At any rate, Obama refused to concede anything to th McCain campaign this point and forcefully stood his ground on this point. In an interview with ABC News blogger Jake Tapper Obama said, “Habeas Corpus is not designed to free prisoners, what it’s designed to do is make sure that prisoners who are being held, have at least one shot to say, ‘I’m being held wrongly.’”

He also went on to say:

And my position on this, and a whole host of other issues related to battling terrorism has always been clear. And that is that we don’t have to treat these folks as US citizens. We don’t have to treat them in the same way that we would treat a criminal suspect in the U.S., but we should abide by the Geneva conventions.

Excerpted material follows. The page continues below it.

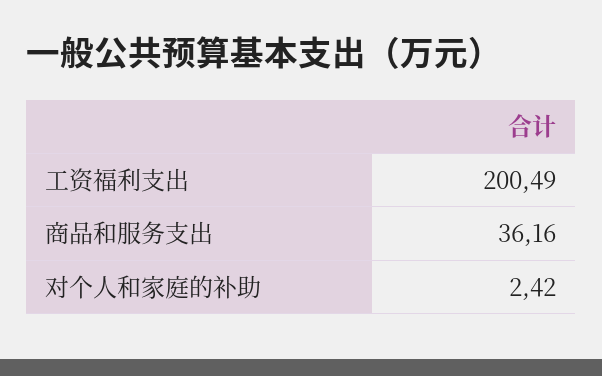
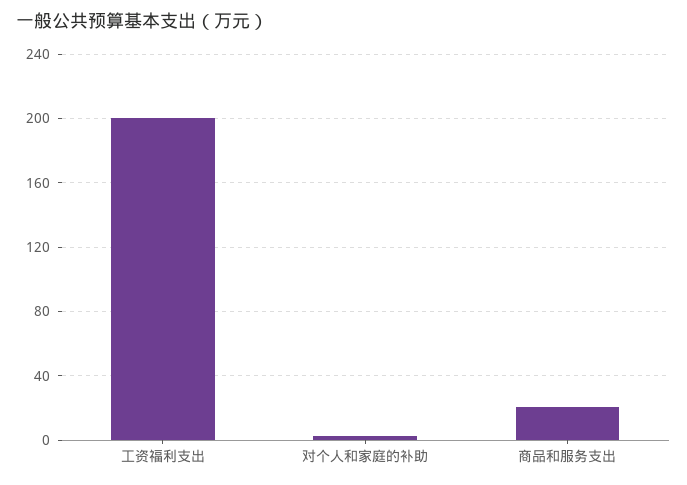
商品和服务支出: 36.16 -> 20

We should at least follow through on the same principles we followed though when dealing with Nazis during Nuremburg, that is not only the right thing to do but it also actually will strengthen our ability over the long term to fight terrorism.

On the merits this is a brilliant point, but I wish Obama made a much tighter connection between how our lack of fidelity to the rule of law only serves to makes us less safe and actively undermines our credibility in the world while fanning the flames of extremism.

Consider what former Navy general counsel Alberto Mora told the Senate Foreign Relations Committee this week:

[T]here are serving U.S. flag-rank officers who maintain that the first and second identifiable causes of U.S. combat deaths in Iraq — as judged by their effectiveness in recruiting insurgent fighters into combat — are, respectively the symbols of Abu Ghraib and Guantanamo.

Watch it.

Critics of the Supreme Court’s ruling, including John McCain, need to consider the type of compelling, if somewhat indirect, cause and effect relationship Mora just alluded to in his testimony when they claim the courts decision and those who support it will embolden terrorists.

That said, while it is true that McCain has remained, for the most part, against torture, indefinite detention, and has recommended that the Bush administration shut down Guantanamo, he’s certainly not above playing politics with this issue.